Rachael s Story
“Unspecified Bipolar disorder. Not anxiety. Not depression. Bipolar. It finally made sense to me. It clicked. All the uncontrollable mood swings weren’t just me being emotional or overreacting…
Bipolar is one of the most frustrating things I have ever had to deal with. The most challenging part of this disorder is feeling like you aren’t in control of your emotions. One second: I was happy. But, the next second: I could be trapped in my head contemplating hurting myself or suicide.
My disorder developed in high school when I began to feel the pressures of doing well in school, sports, and the need to be perfect. It was hard to accept my diagnosis because it feels like the stigma surrounding things like bipolar are much more prevalent than the stigma around disorders like anxiety and depression.
There would be days where I would be fine and one comment that someone made to me or one bad test grade would instantly change my mood. I felt like I had absolutely no control over how extreme my emotions were. And I couldn’t explain why I was feeling that way.
The highs weren’t nearly as frequent as the lows, and the lows were dark, scary, and hard to escape. I was diagnosed halfway through high school when suicidal thoughts and self-harm were part of my daily life.
One Tuesday morning during my junior year in high school, I was driving down Providence Road to school and, suddenly, it felt like someone flipped a switch. I was sad, depressed and suicidal and I didn’t know why.
I was only ten minutes away from school and I pulled over into the nearest neighborhood, put my car in park, and cried. I cried uncontrollably because I couldn’t regulate my thoughts- they controlled me. When I left my house I was fine, but then, at some point along Providence Road, my thoughts changed.

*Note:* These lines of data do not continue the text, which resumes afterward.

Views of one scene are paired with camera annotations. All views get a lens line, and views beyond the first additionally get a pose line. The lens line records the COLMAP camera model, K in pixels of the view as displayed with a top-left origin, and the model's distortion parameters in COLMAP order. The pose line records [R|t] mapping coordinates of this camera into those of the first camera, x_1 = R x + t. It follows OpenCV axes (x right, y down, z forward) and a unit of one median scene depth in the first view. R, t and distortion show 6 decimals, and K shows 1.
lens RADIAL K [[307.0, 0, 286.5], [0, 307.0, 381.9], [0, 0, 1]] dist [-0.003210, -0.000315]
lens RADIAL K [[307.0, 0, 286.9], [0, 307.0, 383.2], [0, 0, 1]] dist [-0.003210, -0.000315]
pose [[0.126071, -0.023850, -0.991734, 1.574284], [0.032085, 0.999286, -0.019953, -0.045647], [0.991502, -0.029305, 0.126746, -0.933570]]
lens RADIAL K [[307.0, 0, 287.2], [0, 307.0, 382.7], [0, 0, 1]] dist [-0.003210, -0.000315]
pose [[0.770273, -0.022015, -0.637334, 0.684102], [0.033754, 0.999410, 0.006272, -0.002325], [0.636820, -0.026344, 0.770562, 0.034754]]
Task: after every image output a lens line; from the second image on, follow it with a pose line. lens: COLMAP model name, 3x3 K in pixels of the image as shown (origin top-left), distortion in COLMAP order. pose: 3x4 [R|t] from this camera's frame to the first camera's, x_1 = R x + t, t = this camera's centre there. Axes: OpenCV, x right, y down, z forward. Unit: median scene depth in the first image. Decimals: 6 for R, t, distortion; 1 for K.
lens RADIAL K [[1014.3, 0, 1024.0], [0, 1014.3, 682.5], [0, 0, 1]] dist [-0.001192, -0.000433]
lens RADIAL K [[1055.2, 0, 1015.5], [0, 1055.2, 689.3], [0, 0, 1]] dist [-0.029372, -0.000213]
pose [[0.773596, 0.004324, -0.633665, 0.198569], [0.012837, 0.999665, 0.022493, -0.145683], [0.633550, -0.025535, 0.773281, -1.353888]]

They swallowed me whole and I felt like I couldn’t do anything about it. I felt helpless. My emotions were in control of me and I wasn’t even able to explain or give a reason as to why I was feeling a certain way. That Tuesday morning, along with many other days, I couldn’t drive 20 minutes to high school without wanting to run my car off the road in attempt to kill myself. This was the lowest point in my life.
After finding a psychologist and psychiatrist who put me on medication, my mood began to stabilize. I was able to drive to school. I was able to cut up fruit with a knife without suicidal thoughts flooding into my head and taking over. Instead, they trickled in, but slow enough for me to still keep them under control.
Today I still will have those thoughts, but with medication and a few years of practice, they don’t take over and I can remain calm and work through them. If I had to give advice to someone silently suffering from a mental illness, I would say that more people care about you than you realize. When I began to open up and tell people about my problems, I realized how many people sincerely care and are willing to listen.”